Vergib uns unsere Sünden ist für den reinen Thriller-Fan eher ungeeignet. Die Gegenwartsgeschichte, die Aufklärung der Morde, ist zwar rasant und spannend – man fiebert so richtig einer Lösung entgegen – doch die ausführlich dargestellte Vita des Unbekannten dominiert die erste Hälfte des Romans und ist dem Thriller ein Bremsklotz am Bein – das ist jetzt gar nicht negativ gemeint. Was Ellory über die amerikanische Interventionspolitik zu schreiben weiß – Gottlob ist er Brite und hat die nötige Distanz – kann man nur mit glühenden Ohren verfolgen. Politik ist hier nicht als Hintergrundmusik gedacht, sondern bestimmt maßgeblich den Verlauf der Handlung. Die CIA ist zwar der Auslandsgeheimdienst der USA, das heißt aber nicht, dass sie nicht innerhalb der Landesgrenzen aktiv ist. So sieht sich Detective Miller plötzlich von einer Reihe Mit- und Gegenspieler umkreist, die er gar nicht einzuordnen weiß.

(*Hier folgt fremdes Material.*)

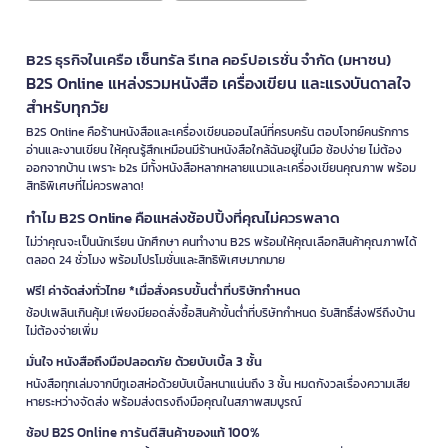
B2S ธุรกิจในเครือ เซ็นทรัล รีเทล คอร์ปอเรชั่น จำกัด (มหาชน)
B2S Online แหล่งรวมหนังสือ เครื่องเขียน และแรงบันดาลใจ
สำหรับทุกวัย
B2S Online คือร้านหนังสือและเครื่องเขียนออนไลน์ที่ครบครัน ตอบโจทย์คนรักการ
อ่านและงานเขียน ให้คุณรู้สึกเหมือนมีร้านหนังสือใกล้ฉันอยู่ในมือ ช้อปง่าย ไม่ต้อง
ออกจากบ้าน เพราะ b2s มีทั้งหนังสือหลากหลายแนวและเครื่องเขียนคุณภาพ พร้อม
สิทธิพิเศษที่ไม่ควรพลาด!
ทำไม B2S Online คือแหล่งช้อปปิ้งที่คุณไม่ควรพลาด
ไม่ว่าคุณจะเป็นนักเรียน นักศึกษา คนทำงาน B2S พร้อมให้คุณเลือกสินค้าคุณภาพได้
ตลอด 24 ชั่วโมง พร้อมโปรโมชั่นและสิทธิพิเศษมากมาย
ฟรี! ค่าจัดส่งทั่วไทย *เมื่อสั่งครบขั้นต่ำที่บริษัทกำหนด
ช้อปเพลินเกินคุ้ม! เพียงมียอดสั่งซื้อสินค้าขั้นต่ำที่บริษัทกำหนด รับสิทธิ์ส่งฟรีถึงบ้าน
ไม่ต้องจ่ายเพิ่ม
มั่นใจ หนังสือถึงมือปลอดภัย ด้วยบับเบิ้ล 3 ชั้น
หนังสือทุกเล่มจากบีทูเอสห่อด้วยบับเบิ้ลหนาแน่นถึง 3 ชั้น หมดกังวลเรื่องความเสีย
หายระหว่างจัดส่ง พร้อมส่งตรงถึงมือคุณในสภาพสมบูรณ์
ช้อป B2S Online การันตีสินค้าของแท้ 100%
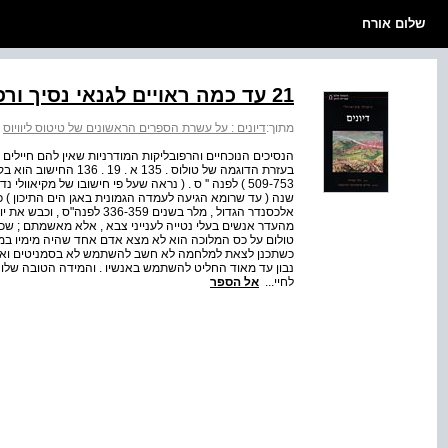
שלום אורח
21 עד כמה ראויים לגנאי נסיך ורפובליקה החסרים צבא משלהם
מתוך:
דיונים : על עשרת הספרים הראשונים של טיטוס ליוויוס
>
הנסיכים הנוכחיים והרפובליקות המודרניות שאין להם חיילי
מהעדר אנשים בעלי נטייה לענייני צבא , אלא מאשמתם ; שכן 
טולום על כס המלוכה הוא לא מצא אדם אחד שהיה מימיו במלח
כשתכנן לצאת למלחמה לא חשב להשתמש לא בסמניטים ואף לא
נבון עד מאוד החליט להשתמש באנשיו . והמידה הטובה שלו 
לחיי...
אל הספר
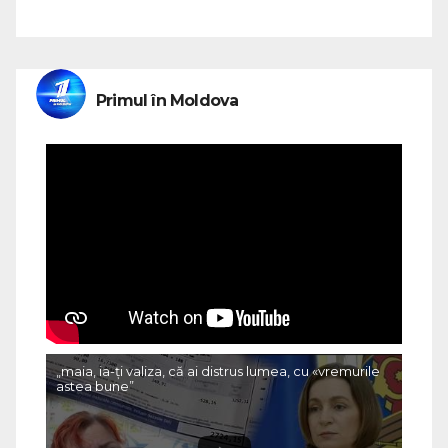
Primul în Moldova
„maia, ia-ți valiza, că ai distrus lumea, cu «vremurile
astea bune”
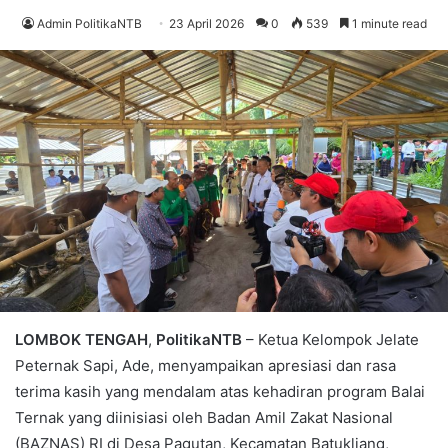
Admin PolitikaNTB
23 April 2026
0
539
1 minute read
LOMBOK TENGAH
,
PolitikaNTB
– Ketua Kelompok Jelate
Peternak Sapi, Ade, menyampaikan apresiasi dan rasa
terima kasih yang mendalam atas kehadiran program Balai
Ternak yang diinisiasi oleh Badan Amil Zakat Nasional
(BAZNAS) RI di Desa Pagutan, Kecamatan Batukliang,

Detective Miller ist ein Ermittler aus der Hardboiled-Schule, Michael Connellys Harry Bosch nicht unähnlich. Ein hartarbeitender "Lonely Wolf", der – und das ist sehr wohltuend – mal nicht der Trunksucht verfallen ist, wie viele seiner Kollegen. Auch muss er sich nicht mit dem Ballast familiärer Probleme oder den Wunden vergangener Beziehungen herumschlagen. In seinem Werben um die Gunst der attraktiven Gerichtsmedizinerin Marylin Hemmings ist er rührend pubertär, was ihn sehr sympathisch macht. Seine große An- und Herausforderung ist und bleibt sein Job. Im aktuellen Fall wendet er seine besondere Aufmerksamkeit dem potenziellen Gegenspieler Professor Robey zu, der die Schlüssel zur Lösung des Komplotts in der Hand zu haben scheint. Die Rededuelle der beiden in den Verhören sind jedes Mal eine kleine Prise Salz in der eh schon würzigen Suppe de Geschichte. Die vermeintlichen Kontrahenten sind sich aber zu ähnlich, auch in ihren Ansichten, als dass sie auf Dauer einander Feind sein könnten. Wie im richtigen Leben gibt es am Ende keine Gewinner, außer denen ganz oben, die immer gewinnen. Detective Miller kann zwar die Morde aufklären, aber es fehlt ihm die Befriedigung, die Hintermänner erwischt zu haben.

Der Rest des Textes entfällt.